Ctrl-c performs the following - Abort a command/Clear Line

I would assume upon performing a sync-from or scp-to/from action, doing ctrl-c should abort the action.

Can you verify/confirm that the sync-from/scp action is still performed after supposedly aborting the command via ctrl-c?

Here is an scp-to example:

Here's a way to see the issue for yourself:

  1. Find a big file.  Or make your own: 
    dd if=/dev/urandom of=/tmp/bigfile bs=4096 count=1000000
  2. Use NSO to SCP it to a device.
    devices device csr1 scp-to local-file /tmp/bigfile remote-file bigfile
  3. In another window, log in to the device directly (e.g., with SSH) and check the size of the file
    dir bigfile
    If you repeat this command, you can watch the file grow.
  4. Back in NSO, use ctrl-c to abort the scp process.  You'll see a message like "Aborted: by user"
    Even though it says aborted, it is still now running in the background.  You can confirm this by going back to your other window and seeing that the file size is continuing to grow in size.

 

 

We encountered the same thing when initially onboarding devices, where we did not fetch the ssh host keys and ran connect, of course every device was failing.

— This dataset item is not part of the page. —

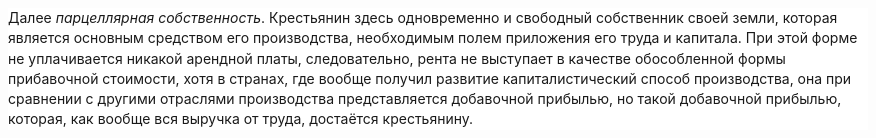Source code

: Далее _парцеллярная собственность_. Крестьянин здесь одновременно и свободный собственник своей земли, которая является основным средством его производства, необходимым полем приложения его труда и капитала. При этой форме не уплачивается никакой арендной платы, следовательно, рента не выступает в качестве обособленной формы прибавочной стоимости, хотя в странах, где вообще получил развитие капиталистический способ производства, она при сравнении с другими отраслями производства представляется добавочной прибылью, но такой добавочной прибылью, которая, как вообще вся выручка от труда, достаётся крестьянину.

We ctrl+C out of the connect, however it still attempted every device.

I accidentally forgot about this discussion... I would say open a TAC case to further investigate. Simply provide your observations/evidence and let's see if TAC can assist you further.

 

 

Thank you!

Thanks Joey, we have a TAC case open, I thought I would check if anyone on Dev Hub had other ideas or work arounds.